Just be careful not to hit the same entree meal after meal, otherwise you won't appreciate how tasty it is compared to the average plate!

And for some strange reason, Apple and Orange juice always comes frozen in a solid chunk, and there's no sane way to eat or drink the things. So you leave the icee OJ on your tray to thaw, then remember it about four hours later, when it tastes horrible since it's warm...

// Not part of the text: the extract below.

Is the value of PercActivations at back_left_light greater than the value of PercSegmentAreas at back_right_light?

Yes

Icee OJ from hospital food service

Summary

People with chronic diseases are generally no strangers to hospitals. But even if it's your first time, I hope you have at least the energy to take each challenge standing up—or, more likely, laying down—and count down the minutes until the next meal, or until discharge! Treat your care team well, get to be friends with the nursing and food service staff, and understand that you're not your nurse's only patient, and things will likely go better for you.

Footnotes

1 Basically, even more immunocompromised than you were coming into this thing.
2 Medicine is always a game of statistics. Most drugs and treatments seem to have a 70% chance of working, a 19% chance of fatality, a 10% chance of not doing anything at all, and a 1% chance of turning you into a newt.
3 Shame isn't really something you'll be able to have in a hospital. Well, you can have it, but you quickly learn to bury it, because you're about to be poked, prodded, stuck, flipped, etc.—all while wearing an uncomfortable sheet with a couple holes in it, and a giant opening in the back which seems to want to fly wide open any chance it gets.
4 Seriously, why is my watch so obsessed with me walking so much? I just wanted it to let me make Dick Tracy-style phone calls; since when did watches become nagging fitness coaches?

Comments

Hi Jeff,

I also had difficult time with my "version" of this disease - UC. Since non of the meds worked for me (sulfasalazine, corticosteroids, immunosuppressives) I decided for an "alternative". Rather a trial / error than anything planned: paleo diet (cca 6 months): without success, aloe vera cure: without success. Finally, I tried Traditional Chinese medicine (herbs). Don't understand how this works but what's important: in approx. 3 weeks my bowel inflammation was gone (confirmed by colonoscopy). And is still gone for years, now. And without any maintenance meds "to keep me in remission". Should you be interested, I can make you a copy of the herbs that were included (a latin names). Maybe you can discuss this cure with your local TCM practitioner. Best wishes. Petr

Hi Peter,

Could you please let me know which herbs worked for you? I am headed down the surgery path from UC, and may as well try the herbs before going down the chopping block! Thank you very much.